Fences in the past were mostly symbolic. If your neighbor wanted to get past it, he could usually just walk over it. Enforcing privacy is an equivalent of contemporary closed-off neighborhoods, with cameras and guards always on post.

The benefit you gain from making a Schelling point is a social kind of thing. It works because people agree it works. Just like all other customs. People bring up privacy of correspondence as an example of ages-old privacy right, but it works only because everyone agrees that reading others' correspondence is a dick thing. If we can relearn to rely more on such things than on direct enforcement, maybe an open world would be better for everyone than private, locked down one.

Completely agree with everything but the last sentence...

Defecting (reading things one "shouldn't") is economically profitable, just like walking into others' homes and making their stuff into your stuff. Furthermore, it's politically profitable to catch the "bad guys". So the best one could hope for is a social convention to not snoop, prohibition on private surveillance / data mining (what could that even look like?), and the government still snooping everything to ferret out undesirables.

We could probably limit reasons for defecting by living a less competitive lives, but that's dreams of a better-than-Star-Trek-level utopia. Incentives are hard.

As for the government - a world where only the government gets to have privacy is a scary nightmare. A world with a government as transparent as possible, maybe it's workable. Honestly, I don't know. I need to study this more. I just don't like the costs that come with seriously increasing the amount of individual privacy. And/or I have too much faith in the good side of our nature.

> Don't campaign against privacy in hope of indirectly fixing your actual concerns

So that's my fault for conflating two things without making it explicit - 1) privacy is a non-issue b/c of my aforementioned reasons and 2) I believe that no one really wants privacy, they really want the freedom to act transparently without punishment (since we can't have that, we ask for privacy instead).

> But that is not how you originally defined the problem.

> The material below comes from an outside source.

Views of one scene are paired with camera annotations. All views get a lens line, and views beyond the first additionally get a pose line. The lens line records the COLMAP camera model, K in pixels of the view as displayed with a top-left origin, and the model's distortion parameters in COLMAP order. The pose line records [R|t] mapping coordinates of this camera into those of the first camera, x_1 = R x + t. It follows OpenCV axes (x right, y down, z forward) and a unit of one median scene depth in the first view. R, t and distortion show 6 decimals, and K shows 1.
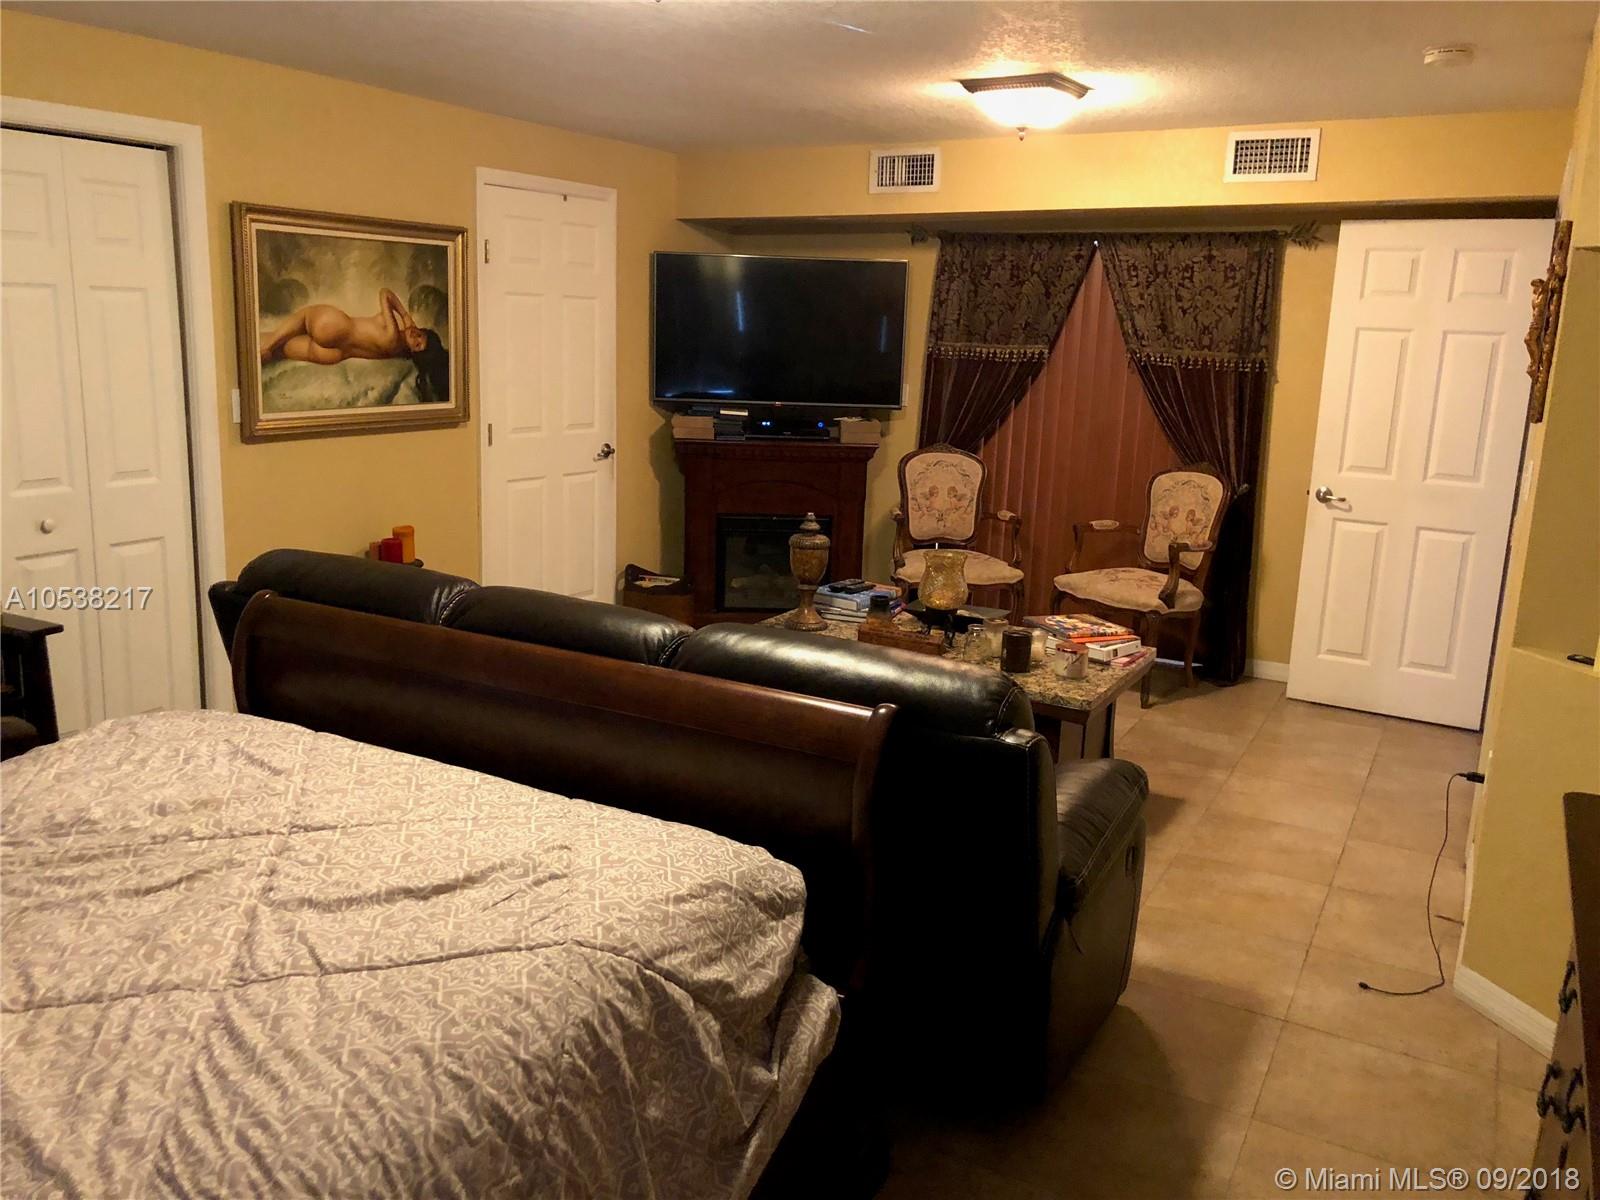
lens RADIAL K [[1315.3, 0, 797.1], [0, 1315.3, 596.1], [0, 0, 1]] dist [-0.003931, -0.008647]
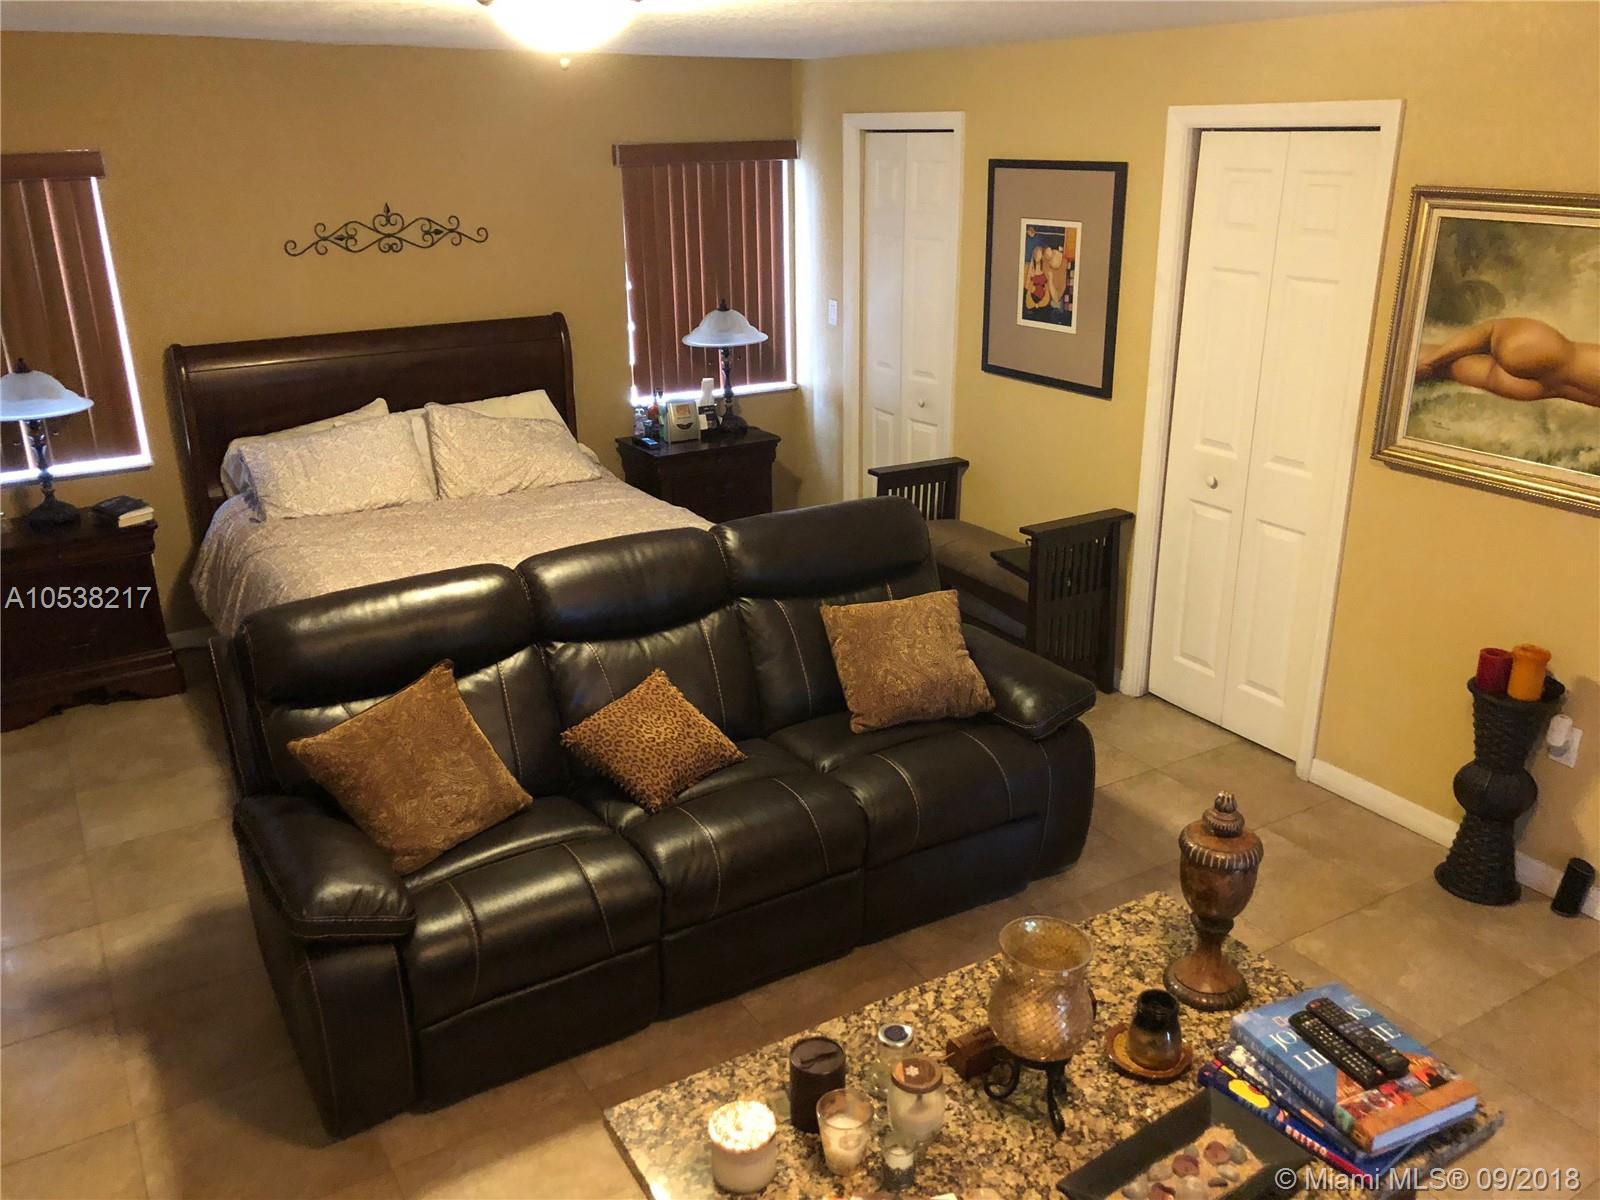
lens RADIAL K [[1315.3, 0, 797.3], [0, 1315.3, 607.1], [0, 0, 1]] dist [-0.003931, -0.008647]
pose [[-0.512645, 0.266829, -0.816087, 0.498677], [-0.187005, 0.892967, 0.409438, -0.309596], [0.837988, 0.362509, -0.407876, 1.043529]]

B/c the original problem is about the person and their world according to their morals: if I used pain to get my way and it was legal, what need would I have for privacy?

> The idea is to not have to negotiate socially with them.

The article you provided only declares that there are points that exist that people will converge to when coordinating when communication can't be trusted or is non-existant, and I fail to see the relevance of it to this discussion.

> I believe that no one really wants privacy, they really want the freedom to act transparently without punishment

In that framework, punishment includes things like "being shunned by a friend due to exposing your personal beliefs". Yet that friend should have the right to freely associate with whom they please. Please resolve this conflict without requiring people conform to your specifications.

> the original problem is about the person and their world according to their morals

You said: "how do we create a world that places everyone in their own private moral world".

I'm asking how you create this private moral world for someone who's moral desire is to force their will on other people.

Schelling points also apply to abstract concepts, like the idea of property itself. Private property is an abstraction we could take or leave, so why do we find it so useful?

A property line, with a fence or without, very clearly delineates who has authority over which square inch. If your neighbor decides to store stuff on your side of the line, they are clearly in the "wrong". They can easily foresee this, so the situation likely does not even come up.